Feminism And Modernity In Anglophone African Women S Writing written by Dobrota Pucherová and has been published by Taylor & Francis this book supported file pdf, txt, epub, kindle and other format this book has been release on 2022-07-29 with Literary Criticism categories.


This book re-reads the last 60 years of Anglophone African women’s writing from a transnational and trans-historical feminist perspective, rather than postcolonial, from which these texts have been traditionally interpreted. Such a comparative frame throws into relief patterns across time and space that make it possible to situate this writing as an integral part of women’s literary history. Revisiting this literature in a comparative context with Western women writers since the 18th century, the author highlights how invocations of "tradition" have been used by patriarchy everywhere to subjugate women, the similarities between women’s struggles worldwide, and the feminist imagination it produced. The author argues that in the 21st century, African feminism has undergone a major epistemic shift: from a culturally exclusive to a relational feminism that conceptualizes African femininity through the risky opening of oneself to otherness, transculturation, and translation.
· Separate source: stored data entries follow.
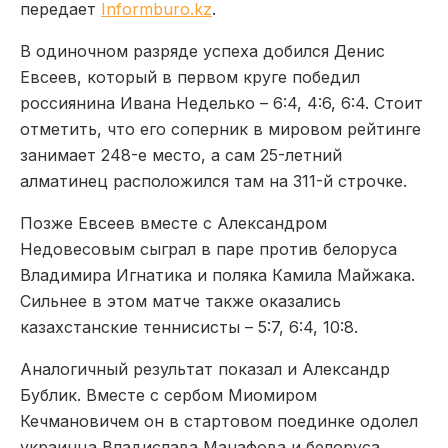
передает
Informburo.kz
.
В одиночном разряде успеха добился Денис
Евсеев, который в первом круге победил
россиянина Ивана Неделько – 6:4, 4:6, 6:4. Стоит
отметить, что его соперник в мировом рейтинге
занимает 248-е место, а сам 25-летний
алматинец расположился там на 311-й строчке.
Позже Евсеев вместе с Александром
Недовесовым сыграл в паре против белоруса
Владимира Игнатика и поляка Камила Майжака.
Сильнее в этом матче также оказались
казахстанские теннисисты – 5:7, 6:4, 10:8.
Аналогичный результат показал и Александр
Бублик. Вместе с сербом Миомиром
Кечмановичем он в стартовом поединке одолел
украинца Владислава Манафова и белоруса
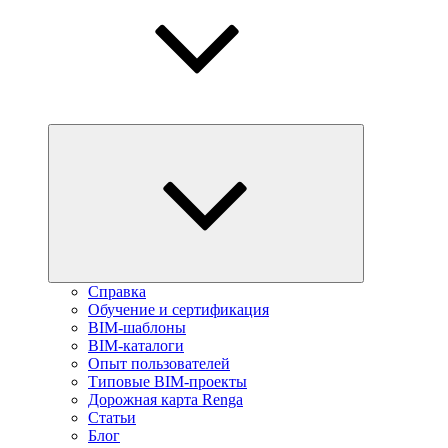
Справка
Обучение и сертификация
BIM-шаблоны
BIM-каталоги
Опыт пользователей
Типовые BIM-проекты
Дорожная карта Renga
Статьи
Блог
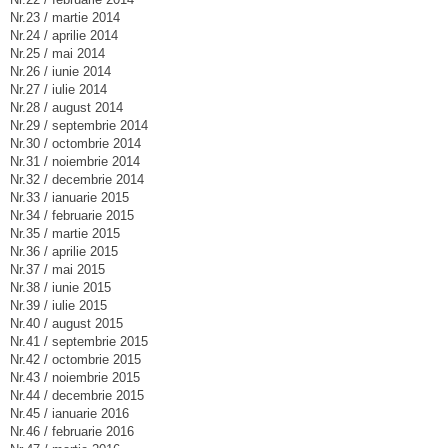
Nr.23 / martie 2014
Nr.24 / aprilie 2014
Nr.25 / mai 2014
Nr.26 / iunie 2014
Nr.27 / iulie 2014
Nr.28 / august 2014
Nr.29 / septembrie 2014
Nr.30 / octombrie 2014
Nr.31 / noiembrie 2014
Nr.32 / decembrie 2014
Nr.33 / ianuarie 2015
Nr.34 / februarie 2015
Nr.35 / martie 2015
Nr.36 / aprilie 2015
Nr.37 / mai 2015
Nr.38 / iunie 2015
Nr.39 / iulie 2015
Nr.40 / august 2015
Nr.41 / septembrie 2015
Nr.42 / octombrie 2015
Nr.43 / noiembrie 2015
Nr.44 / decembrie 2015
Nr.45 / ianuarie 2016
Nr.46 / februarie 2016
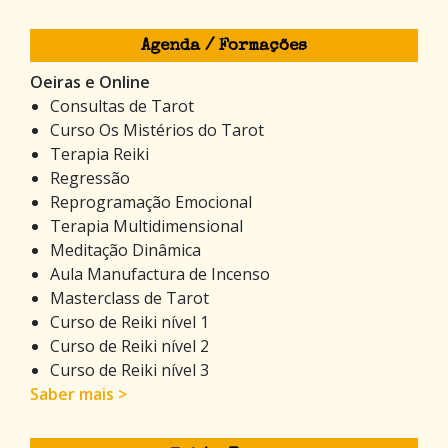
Agenda / Formações
Oeiras e Online
Consultas de Tarot
Curso Os Mistérios do Tarot
Terapia Reiki
Regressão
Reprogramação Emocional
Terapia Multidimensional
Meditação Dinâmica
Aula Manufactura de Incenso
Masterclass de Tarot
Curso de Reiki nível 1
Curso de Reiki nível 2
Curso de Reiki nível 3
Saber mais >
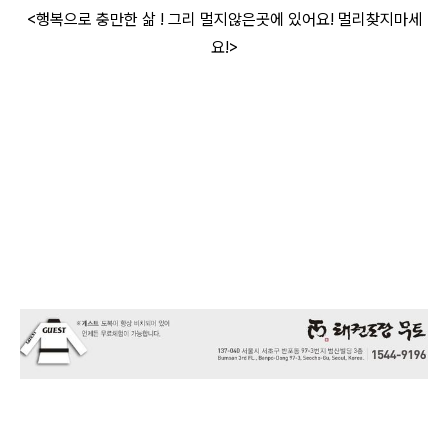
<행복으로 충만한 삶 ! 그리 멀지않은곳에 있어요! 멀리찾지마세
요!>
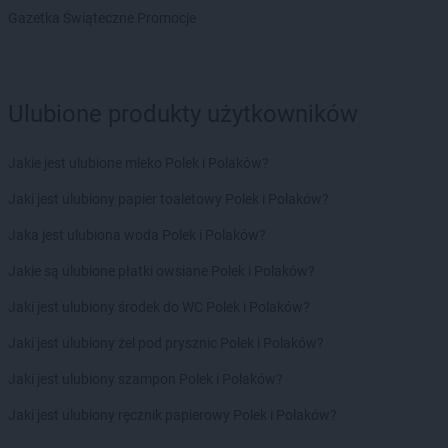
LEWIATAN
Biszcza
Gazetka Świąteczne Promocje
LEWIATAN
Bisztynek
LEWIATAN
Bładnice Dolne
LEWIATAN
Błażek
Ulubione produkty użytkowników
LEWIATAN
Blizne
LEWIATAN
Bobolice
LEWIATAN
Bobrek
Jakie jest ulubione mleko Polek i Polaków?
LEWIATAN
Bobrowa
Jaki jest ulubiony papier toaletowy Polek i Polaków?
LEWIATAN
Bobrowniki
LEWIATAN
Bochnia
Jaka jest ulubiona woda Polek i Polaków?
LEWIATAN
Bodzanów
Jakie są ulubione płatki owsiane Polek i Polaków?
LEWIATAN
Bodzechów
LEWIATAN
Bodzentyn
Jaki jest ulubiony środek do WC Polek i Polaków?
LEWIATAN
Bogumiłowice
Jaki jest ulubiony żel pod prysznic Polek i Polaków?
LEWIATAN
Bojano
LEWIATAN
Bojszowy
Jaki jest ulubiony szampon Polek i Polaków?
LEWIATAN
Bolechowice
Jaki jest ulubiony ręcznik papierowy Polek i Polaków?
LEWIATAN
Bolesław
LEWIATAN
Bolesławiec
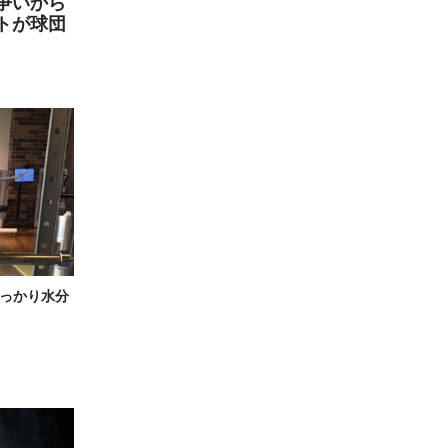
争いから
トが球団
っかり水分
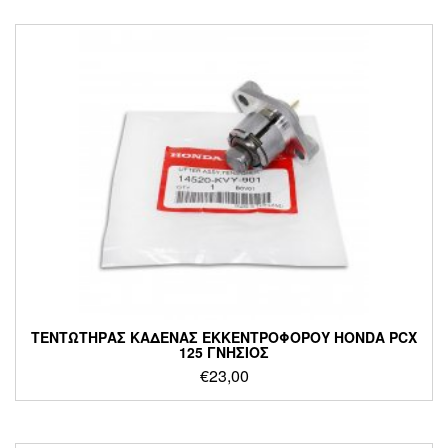
ΤΕΝΤΩΤΗΡΑΣ ΚΑΔΕΝΑΣ ΕΚΚΕΝΤΡΟΦΟΡΟΥ HONDA PCX
125 ΓΝΗΣΙΟΣ
€
23,00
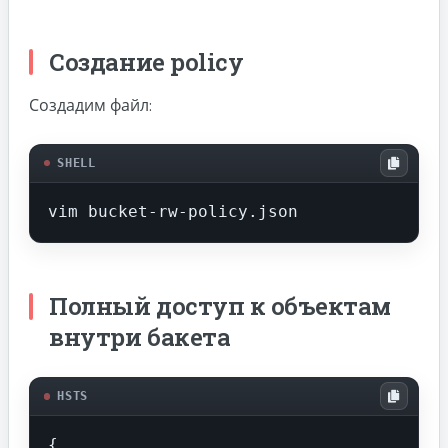
Создание policy
Создадим файл:
SHELL
vim bucket-rw-policy.json
Полный доступ к объектам
внутри бакета
HSTS
{
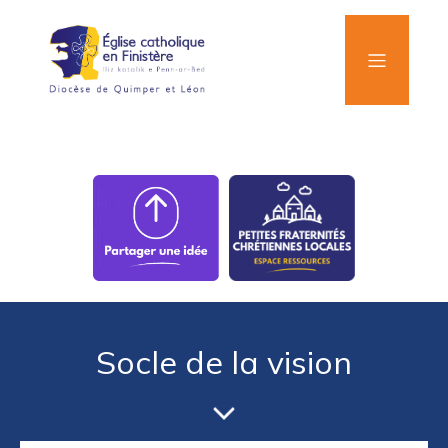
Socle de la vision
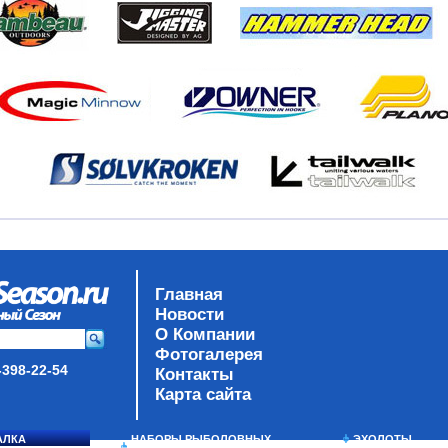
Главная
Новости
О Компании
Фотогалерея
-398-22-54
Контакты
Карта сайта
АЛКА
НАБОРЫ РЫБОЛОВНЫХ
ЭХОЛОТЫ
Like Western feminists in the 1960s, contemporary African women writers are turning their attention to the female body as the prime site of women’s oppression and freedom, reframing feminism as a demand for universal human rights and actively shaping global discourses on gender, modernity, and democracy. The book will be of interest to students and researchers of African literature, but also feminist literary scholars and comparatists more generally.